#### DATA ROWS
────
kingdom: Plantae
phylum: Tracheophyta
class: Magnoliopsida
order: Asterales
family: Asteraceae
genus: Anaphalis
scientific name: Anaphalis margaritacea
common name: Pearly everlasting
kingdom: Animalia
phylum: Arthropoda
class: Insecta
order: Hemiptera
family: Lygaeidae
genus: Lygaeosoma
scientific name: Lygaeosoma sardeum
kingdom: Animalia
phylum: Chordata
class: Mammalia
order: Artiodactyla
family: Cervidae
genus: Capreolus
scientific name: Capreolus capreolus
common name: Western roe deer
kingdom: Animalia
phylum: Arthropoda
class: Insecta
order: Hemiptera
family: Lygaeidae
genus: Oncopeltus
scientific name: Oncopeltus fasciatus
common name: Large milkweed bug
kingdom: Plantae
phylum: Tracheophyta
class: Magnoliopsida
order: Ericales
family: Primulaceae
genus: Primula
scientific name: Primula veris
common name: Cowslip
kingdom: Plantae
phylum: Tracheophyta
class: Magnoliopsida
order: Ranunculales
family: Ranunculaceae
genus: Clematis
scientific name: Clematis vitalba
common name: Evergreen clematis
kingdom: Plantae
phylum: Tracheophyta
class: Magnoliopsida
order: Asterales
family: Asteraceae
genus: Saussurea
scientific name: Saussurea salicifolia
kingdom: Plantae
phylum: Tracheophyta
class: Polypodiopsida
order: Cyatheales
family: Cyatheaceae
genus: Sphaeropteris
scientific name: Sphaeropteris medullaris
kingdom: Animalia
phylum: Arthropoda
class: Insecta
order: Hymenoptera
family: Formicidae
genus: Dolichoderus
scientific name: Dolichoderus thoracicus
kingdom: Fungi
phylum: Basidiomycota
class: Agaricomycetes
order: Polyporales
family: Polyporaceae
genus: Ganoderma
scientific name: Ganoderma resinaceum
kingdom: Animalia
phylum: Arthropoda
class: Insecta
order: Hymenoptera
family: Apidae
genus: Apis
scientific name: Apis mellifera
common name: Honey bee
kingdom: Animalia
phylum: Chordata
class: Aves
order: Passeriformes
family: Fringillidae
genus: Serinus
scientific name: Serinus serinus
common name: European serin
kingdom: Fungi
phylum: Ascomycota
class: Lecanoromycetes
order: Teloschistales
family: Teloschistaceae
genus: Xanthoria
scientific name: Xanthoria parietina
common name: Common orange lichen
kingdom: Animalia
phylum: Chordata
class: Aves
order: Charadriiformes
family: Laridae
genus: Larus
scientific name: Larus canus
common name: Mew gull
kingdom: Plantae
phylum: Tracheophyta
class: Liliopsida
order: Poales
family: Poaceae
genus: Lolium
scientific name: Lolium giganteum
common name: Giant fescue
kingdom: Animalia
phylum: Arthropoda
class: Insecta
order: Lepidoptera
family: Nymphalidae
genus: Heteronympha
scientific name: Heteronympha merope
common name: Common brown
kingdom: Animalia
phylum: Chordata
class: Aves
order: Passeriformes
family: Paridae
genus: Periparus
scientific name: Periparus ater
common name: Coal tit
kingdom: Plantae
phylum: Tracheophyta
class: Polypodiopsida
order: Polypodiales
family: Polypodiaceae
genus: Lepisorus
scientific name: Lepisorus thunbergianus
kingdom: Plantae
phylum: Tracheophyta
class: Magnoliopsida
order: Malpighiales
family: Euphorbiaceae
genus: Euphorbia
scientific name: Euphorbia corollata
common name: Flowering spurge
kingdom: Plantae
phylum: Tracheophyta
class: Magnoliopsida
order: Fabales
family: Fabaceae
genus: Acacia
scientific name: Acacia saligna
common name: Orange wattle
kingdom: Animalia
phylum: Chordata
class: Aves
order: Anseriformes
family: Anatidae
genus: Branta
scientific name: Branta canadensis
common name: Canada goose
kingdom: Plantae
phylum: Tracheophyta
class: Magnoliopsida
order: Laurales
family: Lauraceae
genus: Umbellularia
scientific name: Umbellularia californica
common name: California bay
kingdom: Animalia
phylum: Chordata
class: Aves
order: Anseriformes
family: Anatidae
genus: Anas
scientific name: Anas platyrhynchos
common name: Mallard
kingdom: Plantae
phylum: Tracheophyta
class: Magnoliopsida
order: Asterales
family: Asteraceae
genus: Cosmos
────
#### YOUR INSTRUCTIONS
Convert every line of the records above into a JSON list of strings, with one string for each line and no blank lines.

#### THE RESPONSE
[
  "kingdom: Plantae",
  "phylum: Tracheophyta",
  "class: Magnoliopsida",
  "order: Asterales",
  "family: Asteraceae",
  "genus: Anaphalis",
  "scientific name: Anaphalis margaritacea",
  "common name: Pearly everlasting",
  "kingdom: Animalia",
  "phylum: Arthropoda",
  "class: Insecta",
  "order: Hemiptera",
  "family: Lygaeidae",
  "genus: Lygaeosoma",
  "scientific name: Lygaeosoma sardeum",
  "kingdom: Animalia",
  "phylum: Chordata",
  "class: Mammalia",
  "order: Artiodactyla",
  "family: Cervidae",
  "genus: Capreolus",
  "scientific name: Capreolus capreolus",
  "common name: Western roe deer",
  "kingdom: Animalia",
  "phylum: Arthropoda",
  "class: Insecta",
  "order: Hemiptera",
  "family: Lygaeidae",
  "genus: Oncopeltus",
  "scientific name: Oncopeltus fasciatus",
  "common name: Large milkweed bug",
  "kingdom: Plantae",
  "phylum: Tracheophyta",
  "class: Magnoliopsida",
  "order: Ericales",
  "family: Primulaceae",
  "genus: Primula",
  "scientific name: Primula veris",
  "common name: Cowslip",
  "kingdom: Plantae",
  "phylum: Tracheophyta",
  "class: Magnoliopsida",
  "order: Ranunculales",
  "family: Ranunculaceae",
  "genus: Clematis",
  "scientific name: Clematis vitalba",
  "common name: Evergreen clematis",
  "kingdom: Plantae",
  "phylum: Tracheophyta",
  "class: Magnoliopsida",
  "order: Asterales",
  "family: Asteraceae",
  "genus: Saussurea",
  "scientific name: Saussurea salicifolia",
  "kingdom: Plantae",
  "phylum: Tracheophyta",
  "class: Polypodiopsida",
  "order: Cyatheales",
  "family: Cyatheaceae",
  "genus: Sphaeropteris",
  "scientific name: Sphaeropteris medullaris",
  "kingdom: Animalia",
  "phylum: Arthropoda",
  "class: Insecta",
  "order: Hymenoptera",
  "family: Formicidae",
  "genus: Dolichoderus",
  "scientific name: Dolichoderus thoracicus",
  "kingdom: Fungi",
  "phylum: Basidiomycota",
  "class: Agaricomycetes",
  "order: Polyporales",
  "family: Polyporaceae",
  "genus: Ganoderma",
  "scientific name: Ganoderma resinaceum",
  "kingdom: Animalia",
  "phylum: Arthropoda",
  "class: Insecta",
  "order: Hymenoptera",
  "family: Apidae",
  "genus: Apis",
  "scientific name: Apis mellifera",
  "common name: Honey bee",
  "kingdom: Animalia",
  "phylum: Chordata",
  "class: Aves",
  "order: Passeriformes",
  "family: Fringillidae",
  "genus: Serinus",
  "scientific name: Serinus serinus",
  "common name: European serin",
  "kingdom: Fungi",
  "phylum: Ascomycota",
  "class: Lecanoromycetes",
  "order: Teloschistales",
  "family: Teloschistaceae",
  "genus: Xanthoria",
  "scientific name: Xanthoria parietina",
  "common name: Common orange lichen",
  "kingdom: Animalia",
  "phylum: Chordata",
  "class: Aves",
  "order: Charadriiformes",
  "family: Laridae",
  "genus: Larus",
  "scientific name: Larus canus",
  "common name: Mew gull",
  "kingdom: Plantae",
  "phylum: Tracheophyta",
  "class: Liliopsida",
  "order: Poales",
  "family: Poaceae",
  "genus: Lolium",
  "scientific name: Lolium giganteum",
  "common name: Giant fescue",
  "kingdom: Animalia",
  "phylum: Arthropoda",
  "class: Insecta",
  "order: Lepidoptera",
  "family: Nymphalidae",
  "genus: Heteronympha",
  "scientific name: Heteronympha merope",
  "common name: Common brown",
  "kingdom: Animalia",
  "phylum: Chordata",
  "class: Aves",
  "order: Passeriformes",
  "family: Paridae",
  "genus: Periparus",
  "scientific name: Periparus ater",
  "common name: Coal tit",
  "kingdom: Plantae",
  "phylum: Tracheophyta",
  "class: Polypodiopsida",
  "order: Polypodiales",
  "family: Polypodiaceae",
  "genus: Lepisorus",
  "scientific name: Lepisorus thunbergianus",
  "kingdom: Plantae",
  "phylum: Tracheophyta",
  "class: Magnoliopsida",
  "order: Malpighiales",
  "family: Euphorbiaceae",
  "genus: Euphorbia",
  "scientific name: Euphorbia corollata",
  "common name: Flowering spurge",
  "kingdom: Plantae",
  "phylum: Tracheophyta",
  "class: Magnoliopsida",
  "order: Fabales",
  "family: Fabaceae",
  "genus: Acacia",
  "scientific name: Acacia saligna",
  "common name: Orange wattle",
  "kingdom: Animalia",
  "phylum: Chordata",
  "class: Aves",
  "order: Anseriformes",
  "family: Anatidae",
  "genus: Branta",
  "scientific name: Branta canadensis",
  "common name: Canada goose",
  "kingdom: Plantae",
  "phylum: Tracheophyta",
  "class: Magnoliopsida",
  "order: Laurales",
  "family: Lauraceae",
  "genus: Umbellularia",
  "scientific name: Umbellularia californica",
  "common name: California bay",
  "kingdom: Animalia",
  "phylum: Chordata",
  "class: Aves",
  "order: Anseriformes",
  "family: Anatidae",
  "genus: Anas",
  "scientific name: Anas platyrhynchos",
  "common name: Mallard",
  "kingdom: Plantae",
  "phylum: Tracheophyta",
  "class: Magnoliopsida",
  "order: Asterales",
  "family: Asteraceae",
  "genus: Cosmos"
]